Single by Fred Astaire

from the album Easter Parade
- B-side: "Better Luck Next Time" by Judy Garland
- Released: 1949 {UK}
- Label: MGM
- Songwriter: Irving Berlin

Music video
- "It Only Happens When I Dance with You" on YouTube

= It Only Happens When I Dance with You =

"It Only Happens When I Dance with You" is a song written by Irving Berlin and introduced by Fred Astaire in the 1948 MGM musical film Easter Parade.

== Background ==
In the film Easter Parade, first Fred Astaire sings the song to Ann Miller, and later Judy Garland sings it to Fred Astaire.

As Philip Furia and Laurie Patterson note in their book The Poets of Tin Pan Alley, during the Astaire and Miller scene spectators are meant to realize that "the couple's magic can never be recaptured".
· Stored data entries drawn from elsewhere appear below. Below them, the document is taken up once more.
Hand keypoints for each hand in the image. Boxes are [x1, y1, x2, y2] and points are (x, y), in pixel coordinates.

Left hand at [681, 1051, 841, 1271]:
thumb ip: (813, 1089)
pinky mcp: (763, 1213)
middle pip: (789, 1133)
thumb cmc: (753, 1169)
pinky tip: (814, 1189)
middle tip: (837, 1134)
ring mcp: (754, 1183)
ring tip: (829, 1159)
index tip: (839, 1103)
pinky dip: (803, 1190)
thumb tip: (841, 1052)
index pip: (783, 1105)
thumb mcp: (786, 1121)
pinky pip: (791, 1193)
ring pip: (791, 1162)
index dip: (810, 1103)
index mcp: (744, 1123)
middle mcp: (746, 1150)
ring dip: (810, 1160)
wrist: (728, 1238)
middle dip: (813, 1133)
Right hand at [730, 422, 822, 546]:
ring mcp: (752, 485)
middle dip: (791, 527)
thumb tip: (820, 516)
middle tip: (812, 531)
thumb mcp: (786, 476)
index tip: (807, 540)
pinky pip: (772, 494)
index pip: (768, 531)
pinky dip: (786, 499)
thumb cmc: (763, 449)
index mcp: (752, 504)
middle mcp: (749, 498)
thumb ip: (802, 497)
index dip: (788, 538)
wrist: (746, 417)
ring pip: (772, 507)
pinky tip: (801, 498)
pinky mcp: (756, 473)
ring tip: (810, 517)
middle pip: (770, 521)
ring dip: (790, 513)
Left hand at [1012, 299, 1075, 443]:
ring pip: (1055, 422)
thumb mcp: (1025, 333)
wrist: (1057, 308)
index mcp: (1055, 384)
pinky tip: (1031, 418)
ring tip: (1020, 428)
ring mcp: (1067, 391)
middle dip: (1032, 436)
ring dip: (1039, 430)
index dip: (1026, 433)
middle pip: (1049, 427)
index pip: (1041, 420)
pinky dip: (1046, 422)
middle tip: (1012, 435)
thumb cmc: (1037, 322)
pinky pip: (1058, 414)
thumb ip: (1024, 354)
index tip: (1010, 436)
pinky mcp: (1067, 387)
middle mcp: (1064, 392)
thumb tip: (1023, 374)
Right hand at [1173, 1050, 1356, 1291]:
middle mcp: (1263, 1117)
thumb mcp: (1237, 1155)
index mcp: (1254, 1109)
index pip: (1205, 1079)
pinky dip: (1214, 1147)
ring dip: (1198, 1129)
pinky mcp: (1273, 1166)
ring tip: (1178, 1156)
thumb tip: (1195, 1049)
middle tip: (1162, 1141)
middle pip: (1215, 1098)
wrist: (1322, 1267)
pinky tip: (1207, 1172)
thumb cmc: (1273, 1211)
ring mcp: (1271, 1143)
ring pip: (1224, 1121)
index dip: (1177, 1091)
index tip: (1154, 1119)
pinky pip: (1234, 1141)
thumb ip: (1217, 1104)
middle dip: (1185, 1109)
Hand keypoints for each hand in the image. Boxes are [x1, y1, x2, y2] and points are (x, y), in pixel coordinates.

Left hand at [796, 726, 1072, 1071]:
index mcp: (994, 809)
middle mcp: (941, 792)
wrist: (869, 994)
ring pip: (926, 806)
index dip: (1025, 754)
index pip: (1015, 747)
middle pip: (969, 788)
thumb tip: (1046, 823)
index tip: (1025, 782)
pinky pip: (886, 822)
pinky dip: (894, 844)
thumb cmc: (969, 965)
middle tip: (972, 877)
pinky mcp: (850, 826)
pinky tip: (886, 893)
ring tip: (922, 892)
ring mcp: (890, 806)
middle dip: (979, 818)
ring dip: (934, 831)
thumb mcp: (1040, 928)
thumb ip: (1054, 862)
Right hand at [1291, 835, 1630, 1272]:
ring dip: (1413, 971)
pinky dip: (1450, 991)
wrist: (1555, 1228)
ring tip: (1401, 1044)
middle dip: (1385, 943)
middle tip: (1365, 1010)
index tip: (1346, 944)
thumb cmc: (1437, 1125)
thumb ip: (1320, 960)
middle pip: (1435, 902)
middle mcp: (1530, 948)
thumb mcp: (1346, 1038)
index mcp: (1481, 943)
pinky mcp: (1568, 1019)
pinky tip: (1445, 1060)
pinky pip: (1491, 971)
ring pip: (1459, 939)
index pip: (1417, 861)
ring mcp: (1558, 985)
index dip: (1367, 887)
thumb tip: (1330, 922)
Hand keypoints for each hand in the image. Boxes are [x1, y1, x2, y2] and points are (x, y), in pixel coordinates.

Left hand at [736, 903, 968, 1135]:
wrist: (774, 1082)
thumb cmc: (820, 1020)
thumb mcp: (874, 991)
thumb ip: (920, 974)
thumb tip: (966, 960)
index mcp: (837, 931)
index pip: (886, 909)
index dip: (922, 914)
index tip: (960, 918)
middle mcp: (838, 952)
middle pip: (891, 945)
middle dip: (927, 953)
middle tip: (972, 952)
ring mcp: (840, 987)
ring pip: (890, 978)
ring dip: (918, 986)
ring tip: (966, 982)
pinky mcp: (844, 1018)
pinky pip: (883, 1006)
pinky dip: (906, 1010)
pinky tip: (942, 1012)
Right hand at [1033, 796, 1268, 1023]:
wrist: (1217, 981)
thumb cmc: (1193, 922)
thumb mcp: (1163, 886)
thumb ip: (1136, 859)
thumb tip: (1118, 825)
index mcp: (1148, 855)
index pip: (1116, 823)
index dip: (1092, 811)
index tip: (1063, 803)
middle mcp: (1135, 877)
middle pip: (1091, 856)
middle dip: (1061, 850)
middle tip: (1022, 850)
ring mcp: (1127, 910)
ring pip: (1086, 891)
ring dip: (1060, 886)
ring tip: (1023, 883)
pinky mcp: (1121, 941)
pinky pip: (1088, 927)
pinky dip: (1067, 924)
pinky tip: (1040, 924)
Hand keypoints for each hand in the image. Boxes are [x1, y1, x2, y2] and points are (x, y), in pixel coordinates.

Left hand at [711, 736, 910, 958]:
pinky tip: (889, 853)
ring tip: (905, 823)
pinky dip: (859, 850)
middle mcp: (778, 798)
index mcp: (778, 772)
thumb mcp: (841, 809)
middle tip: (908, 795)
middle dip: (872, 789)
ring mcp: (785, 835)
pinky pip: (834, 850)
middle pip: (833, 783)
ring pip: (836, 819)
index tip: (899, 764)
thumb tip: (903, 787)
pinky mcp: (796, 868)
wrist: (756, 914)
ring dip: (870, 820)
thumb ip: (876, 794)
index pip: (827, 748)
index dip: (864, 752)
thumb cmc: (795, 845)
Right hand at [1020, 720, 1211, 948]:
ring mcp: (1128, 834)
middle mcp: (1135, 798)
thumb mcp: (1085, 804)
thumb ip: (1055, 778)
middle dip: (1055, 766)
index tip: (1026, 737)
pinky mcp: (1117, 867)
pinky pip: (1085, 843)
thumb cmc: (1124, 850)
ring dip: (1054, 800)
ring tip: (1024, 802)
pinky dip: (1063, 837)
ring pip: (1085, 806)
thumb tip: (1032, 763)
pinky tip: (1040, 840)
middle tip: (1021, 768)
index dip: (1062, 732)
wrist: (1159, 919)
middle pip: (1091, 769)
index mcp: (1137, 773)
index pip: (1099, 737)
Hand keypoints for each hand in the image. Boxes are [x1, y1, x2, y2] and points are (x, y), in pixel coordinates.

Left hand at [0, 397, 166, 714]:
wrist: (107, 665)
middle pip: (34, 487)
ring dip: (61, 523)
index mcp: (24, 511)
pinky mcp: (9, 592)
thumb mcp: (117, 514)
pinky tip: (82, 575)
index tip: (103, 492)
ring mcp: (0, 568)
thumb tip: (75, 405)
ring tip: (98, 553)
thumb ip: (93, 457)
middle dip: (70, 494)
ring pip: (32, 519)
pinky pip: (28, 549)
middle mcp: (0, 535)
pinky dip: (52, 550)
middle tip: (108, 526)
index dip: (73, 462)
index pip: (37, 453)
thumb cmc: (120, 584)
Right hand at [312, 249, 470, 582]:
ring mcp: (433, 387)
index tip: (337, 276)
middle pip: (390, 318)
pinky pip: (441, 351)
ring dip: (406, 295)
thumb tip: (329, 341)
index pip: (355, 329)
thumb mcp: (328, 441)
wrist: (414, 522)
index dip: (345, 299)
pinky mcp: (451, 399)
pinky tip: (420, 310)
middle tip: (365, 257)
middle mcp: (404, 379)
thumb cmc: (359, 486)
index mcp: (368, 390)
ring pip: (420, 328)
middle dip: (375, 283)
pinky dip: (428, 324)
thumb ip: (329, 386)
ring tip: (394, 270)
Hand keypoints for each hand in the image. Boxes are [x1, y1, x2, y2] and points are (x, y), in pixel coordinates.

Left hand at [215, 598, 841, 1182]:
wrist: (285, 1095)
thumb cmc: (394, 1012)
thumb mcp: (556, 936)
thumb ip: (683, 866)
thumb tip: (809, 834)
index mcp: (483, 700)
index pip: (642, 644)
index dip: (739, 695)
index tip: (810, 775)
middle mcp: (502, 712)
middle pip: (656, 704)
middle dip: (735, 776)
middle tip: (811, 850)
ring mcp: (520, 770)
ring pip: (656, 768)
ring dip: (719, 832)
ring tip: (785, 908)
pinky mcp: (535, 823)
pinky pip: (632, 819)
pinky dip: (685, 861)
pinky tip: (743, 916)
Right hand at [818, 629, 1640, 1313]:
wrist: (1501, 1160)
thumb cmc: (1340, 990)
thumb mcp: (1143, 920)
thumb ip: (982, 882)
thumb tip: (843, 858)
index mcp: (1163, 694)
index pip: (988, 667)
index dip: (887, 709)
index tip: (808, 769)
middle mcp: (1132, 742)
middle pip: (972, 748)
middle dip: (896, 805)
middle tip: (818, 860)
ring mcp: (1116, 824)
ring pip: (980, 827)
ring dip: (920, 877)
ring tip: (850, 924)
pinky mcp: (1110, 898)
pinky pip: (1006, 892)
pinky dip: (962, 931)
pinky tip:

The book Tap Dancing America describes Miller as dancing "with a dreamlike grace", despite the fact that she was too tall for Astaire at 5-foot-7 and had to wear her "ballet slippers".

== Releases ==
As recorded by Fred Astaire, the song was released as a single in the UK, with "Better Luck Next Time" by Judy Garland on the flip side (cat. no. MGM.174).

Moreover, Frank Sinatra recorded the song for Columbia. It was released as a single coupled with another song from the same film, "A Fella with an Umbrella" (cat. no. 38192).